● **REQUIRED WORK**
Would you retype each of the records exactly as shown?

● **DATA UNDER STUDY**
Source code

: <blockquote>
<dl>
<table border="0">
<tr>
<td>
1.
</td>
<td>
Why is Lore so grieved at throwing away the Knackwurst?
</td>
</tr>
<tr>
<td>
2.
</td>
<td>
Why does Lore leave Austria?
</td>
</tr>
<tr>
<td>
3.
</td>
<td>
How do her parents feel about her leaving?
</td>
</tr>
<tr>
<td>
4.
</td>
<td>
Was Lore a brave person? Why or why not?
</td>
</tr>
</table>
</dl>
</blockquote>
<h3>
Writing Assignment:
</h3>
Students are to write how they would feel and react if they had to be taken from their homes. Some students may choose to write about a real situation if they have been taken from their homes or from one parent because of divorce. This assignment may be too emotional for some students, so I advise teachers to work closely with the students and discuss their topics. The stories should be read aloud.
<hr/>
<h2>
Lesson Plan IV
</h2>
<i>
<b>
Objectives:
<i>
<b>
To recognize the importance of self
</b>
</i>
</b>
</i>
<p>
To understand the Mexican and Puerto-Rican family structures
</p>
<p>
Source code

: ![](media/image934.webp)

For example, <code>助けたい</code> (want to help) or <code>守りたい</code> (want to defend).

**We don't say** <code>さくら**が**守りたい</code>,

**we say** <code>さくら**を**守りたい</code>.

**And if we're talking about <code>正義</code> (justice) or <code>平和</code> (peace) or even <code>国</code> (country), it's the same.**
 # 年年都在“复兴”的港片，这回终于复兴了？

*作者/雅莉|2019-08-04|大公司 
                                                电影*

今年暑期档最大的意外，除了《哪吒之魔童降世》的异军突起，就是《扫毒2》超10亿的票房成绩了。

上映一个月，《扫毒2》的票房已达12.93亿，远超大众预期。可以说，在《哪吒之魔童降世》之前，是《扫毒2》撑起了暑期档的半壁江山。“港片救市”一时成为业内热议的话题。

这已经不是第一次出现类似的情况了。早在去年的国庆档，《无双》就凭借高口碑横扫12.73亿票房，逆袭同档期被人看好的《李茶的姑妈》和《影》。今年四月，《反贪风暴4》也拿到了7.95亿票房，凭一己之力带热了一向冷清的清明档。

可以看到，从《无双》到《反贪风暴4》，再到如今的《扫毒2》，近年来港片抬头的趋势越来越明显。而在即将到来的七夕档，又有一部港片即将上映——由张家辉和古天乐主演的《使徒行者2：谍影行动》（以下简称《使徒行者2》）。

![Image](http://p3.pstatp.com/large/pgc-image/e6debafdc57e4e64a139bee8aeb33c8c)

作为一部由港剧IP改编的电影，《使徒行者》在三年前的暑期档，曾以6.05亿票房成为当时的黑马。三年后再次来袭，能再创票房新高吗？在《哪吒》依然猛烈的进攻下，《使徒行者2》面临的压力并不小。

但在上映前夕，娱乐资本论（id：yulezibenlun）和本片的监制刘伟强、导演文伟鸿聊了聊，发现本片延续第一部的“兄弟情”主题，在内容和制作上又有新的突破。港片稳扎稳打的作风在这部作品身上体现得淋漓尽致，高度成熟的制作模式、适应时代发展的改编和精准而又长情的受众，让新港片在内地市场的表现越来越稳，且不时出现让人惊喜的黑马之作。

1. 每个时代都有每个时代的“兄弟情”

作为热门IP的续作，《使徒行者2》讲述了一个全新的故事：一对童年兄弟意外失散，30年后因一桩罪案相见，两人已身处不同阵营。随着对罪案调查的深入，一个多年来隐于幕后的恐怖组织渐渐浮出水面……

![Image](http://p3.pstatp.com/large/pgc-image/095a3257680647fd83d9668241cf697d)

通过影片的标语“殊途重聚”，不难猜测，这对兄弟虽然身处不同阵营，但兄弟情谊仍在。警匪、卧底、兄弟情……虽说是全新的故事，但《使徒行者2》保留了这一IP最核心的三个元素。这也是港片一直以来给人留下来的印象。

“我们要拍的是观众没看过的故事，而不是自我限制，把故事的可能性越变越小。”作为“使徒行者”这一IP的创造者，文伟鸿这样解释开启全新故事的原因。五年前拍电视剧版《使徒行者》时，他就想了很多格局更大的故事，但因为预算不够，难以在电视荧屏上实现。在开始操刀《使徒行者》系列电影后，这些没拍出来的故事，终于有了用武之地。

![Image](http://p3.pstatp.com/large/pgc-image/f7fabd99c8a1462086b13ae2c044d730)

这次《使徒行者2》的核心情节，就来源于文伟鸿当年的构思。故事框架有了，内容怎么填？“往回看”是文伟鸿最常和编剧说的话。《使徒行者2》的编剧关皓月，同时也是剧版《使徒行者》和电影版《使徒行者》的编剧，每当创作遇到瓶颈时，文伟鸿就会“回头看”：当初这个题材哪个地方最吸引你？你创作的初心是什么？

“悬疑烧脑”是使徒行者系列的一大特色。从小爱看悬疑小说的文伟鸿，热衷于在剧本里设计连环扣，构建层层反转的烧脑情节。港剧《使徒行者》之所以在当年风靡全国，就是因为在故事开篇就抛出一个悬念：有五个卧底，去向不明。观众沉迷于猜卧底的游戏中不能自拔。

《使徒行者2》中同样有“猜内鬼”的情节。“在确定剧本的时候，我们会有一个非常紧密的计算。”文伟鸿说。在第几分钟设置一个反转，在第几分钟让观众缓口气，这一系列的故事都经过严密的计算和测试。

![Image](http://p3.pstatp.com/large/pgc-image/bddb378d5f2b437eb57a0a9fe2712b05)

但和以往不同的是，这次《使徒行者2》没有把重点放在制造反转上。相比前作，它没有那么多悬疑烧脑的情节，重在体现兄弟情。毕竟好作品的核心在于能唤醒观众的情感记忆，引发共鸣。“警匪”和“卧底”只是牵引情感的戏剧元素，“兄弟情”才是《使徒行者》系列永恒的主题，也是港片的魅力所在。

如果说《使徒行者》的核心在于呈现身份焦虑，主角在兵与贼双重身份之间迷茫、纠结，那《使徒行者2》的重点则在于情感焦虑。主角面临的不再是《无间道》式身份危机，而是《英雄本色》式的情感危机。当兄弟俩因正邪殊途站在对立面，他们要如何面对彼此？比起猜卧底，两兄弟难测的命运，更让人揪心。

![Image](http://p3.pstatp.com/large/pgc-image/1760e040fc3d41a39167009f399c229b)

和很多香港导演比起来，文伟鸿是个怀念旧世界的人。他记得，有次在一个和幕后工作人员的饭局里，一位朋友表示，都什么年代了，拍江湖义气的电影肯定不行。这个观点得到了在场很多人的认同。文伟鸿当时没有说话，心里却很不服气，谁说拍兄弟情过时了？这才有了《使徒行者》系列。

● **RESULT FOR THIS EXERCISE**
Source code

: <blockquote>
<dl>
<table border="0">
<tr>
<td>
1.
</td>
<td>
Why is Lore so grieved at throwing away the Knackwurst?
</td>
</tr>
<tr>
<td>
2.
</td>
<td>
Why does Lore leave Austria?
</td>
</tr>
<tr>
<td>
3.
</td>
<td>
How do her parents feel about her leaving?
</td>
</tr>
<tr>
<td>
4.
</td>
<td>
Was Lore a brave person? Why or why not?
</td>
</tr>
</table>
</dl>
</blockquote>
<h3>
Writing Assignment:
</h3>
Students are to write how they would feel and react if they had to be taken from their homes. Some students may choose to write about a real situation if they have been taken from their homes or from one parent because of divorce. This assignment may be too emotional for some students, so I advise teachers to work closely with the students and discuss their topics. The stories should be read aloud.
<hr/>
<h2>
Lesson Plan IV
</h2>
<i>
<b>
Objectives:
<i>
<b>
To recognize the importance of self
</b>
</i>
</b>
</i>
<p>
To understand the Mexican and Puerto-Rican family structures
</p>
<p>
Source code

: ![](media/image934.webp)

For example, <code>助けたい</code> (want to help) or <code>守りたい</code> (want to defend).

**We don't say** <code>さくら**が**守りたい</code>,

**we say** <code>さくら**を**守りたい</code>.

**And if we're talking about <code>正義</code> (justice) or <code>平和</code> (peace) or even <code>国</code> (country), it's the same.**
 # 年年都在“复兴”的港片，这回终于复兴了？

*作者/雅莉|2019-08-04|大公司 
                                                电影*

今年暑期档最大的意外，除了《哪吒之魔童降世》的异军突起，就是《扫毒2》超10亿的票房成绩了。

上映一个月，《扫毒2》的票房已达12.93亿，远超大众预期。可以说，在《哪吒之魔童降世》之前，是《扫毒2》撑起了暑期档的半壁江山。“港片救市”一时成为业内热议的话题。

这已经不是第一次出现类似的情况了。早在去年的国庆档，《无双》就凭借高口碑横扫12.73亿票房，逆袭同档期被人看好的《李茶的姑妈》和《影》。今年四月，《反贪风暴4》也拿到了7.95亿票房，凭一己之力带热了一向冷清的清明档。

可以看到，从《无双》到《反贪风暴4》，再到如今的《扫毒2》，近年来港片抬头的趋势越来越明显。而在即将到来的七夕档，又有一部港片即将上映——由张家辉和古天乐主演的《使徒行者2：谍影行动》（以下简称《使徒行者2》）。

![Image](http://p3.pstatp.com/large/pgc-image/e6debafdc57e4e64a139bee8aeb33c8c)

作为一部由港剧IP改编的电影，《使徒行者》在三年前的暑期档，曾以6.05亿票房成为当时的黑马。三年后再次来袭，能再创票房新高吗？在《哪吒》依然猛烈的进攻下，《使徒行者2》面临的压力并不小。

但在上映前夕，娱乐资本论（id：yulezibenlun）和本片的监制刘伟强、导演文伟鸿聊了聊，发现本片延续第一部的“兄弟情”主题，在内容和制作上又有新的突破。港片稳扎稳打的作风在这部作品身上体现得淋漓尽致，高度成熟的制作模式、适应时代发展的改编和精准而又长情的受众，让新港片在内地市场的表现越来越稳，且不时出现让人惊喜的黑马之作。

1. 每个时代都有每个时代的“兄弟情”

作为热门IP的续作，《使徒行者2》讲述了一个全新的故事：一对童年兄弟意外失散，30年后因一桩罪案相见，两人已身处不同阵营。随着对罪案调查的深入，一个多年来隐于幕后的恐怖组织渐渐浮出水面……

![Image](http://p3.pstatp.com/large/pgc-image/095a3257680647fd83d9668241cf697d)

通过影片的标语“殊途重聚”，不难猜测，这对兄弟虽然身处不同阵营，但兄弟情谊仍在。警匪、卧底、兄弟情……虽说是全新的故事，但《使徒行者2》保留了这一IP最核心的三个元素。这也是港片一直以来给人留下来的印象。

“我们要拍的是观众没看过的故事，而不是自我限制，把故事的可能性越变越小。”作为“使徒行者”这一IP的创造者，文伟鸿这样解释开启全新故事的原因。五年前拍电视剧版《使徒行者》时，他就想了很多格局更大的故事，但因为预算不够，难以在电视荧屏上实现。在开始操刀《使徒行者》系列电影后，这些没拍出来的故事，终于有了用武之地。

![Image](http://p3.pstatp.com/large/pgc-image/f7fabd99c8a1462086b13ae2c044d730)

这次《使徒行者2》的核心情节，就来源于文伟鸿当年的构思。故事框架有了，内容怎么填？“往回看”是文伟鸿最常和编剧说的话。《使徒行者2》的编剧关皓月，同时也是剧版《使徒行者》和电影版《使徒行者》的编剧，每当创作遇到瓶颈时，文伟鸿就会“回头看”：当初这个题材哪个地方最吸引你？你创作的初心是什么？

“悬疑烧脑”是使徒行者系列的一大特色。从小爱看悬疑小说的文伟鸿，热衷于在剧本里设计连环扣，构建层层反转的烧脑情节。港剧《使徒行者》之所以在当年风靡全国，就是因为在故事开篇就抛出一个悬念：有五个卧底，去向不明。观众沉迷于猜卧底的游戏中不能自拔。

《使徒行者2》中同样有“猜内鬼”的情节。“在确定剧本的时候，我们会有一个非常紧密的计算。”文伟鸿说。在第几分钟设置一个反转，在第几分钟让观众缓口气，这一系列的故事都经过严密的计算和测试。

![Image](http://p3.pstatp.com/large/pgc-image/bddb378d5f2b437eb57a0a9fe2712b05)

但和以往不同的是，这次《使徒行者2》没有把重点放在制造反转上。相比前作，它没有那么多悬疑烧脑的情节，重在体现兄弟情。毕竟好作品的核心在于能唤醒观众的情感记忆，引发共鸣。“警匪”和“卧底”只是牵引情感的戏剧元素，“兄弟情”才是《使徒行者》系列永恒的主题，也是港片的魅力所在。

如果说《使徒行者》的核心在于呈现身份焦虑，主角在兵与贼双重身份之间迷茫、纠结，那《使徒行者2》的重点则在于情感焦虑。主角面临的不再是《无间道》式身份危机，而是《英雄本色》式的情感危机。当兄弟俩因正邪殊途站在对立面，他们要如何面对彼此？比起猜卧底，两兄弟难测的命运，更让人揪心。

![Image](http://p3.pstatp.com/large/pgc-image/1760e040fc3d41a39167009f399c229b)

和很多香港导演比起来，文伟鸿是个怀念旧世界的人。他记得，有次在一个和幕后工作人员的饭局里，一位朋友表示，都什么年代了，拍江湖义气的电影肯定不行。这个观点得到了在场很多人的认同。文伟鸿当时没有说话，心里却很不服气，谁说拍兄弟情过时了？这才有了《使徒行者》系列。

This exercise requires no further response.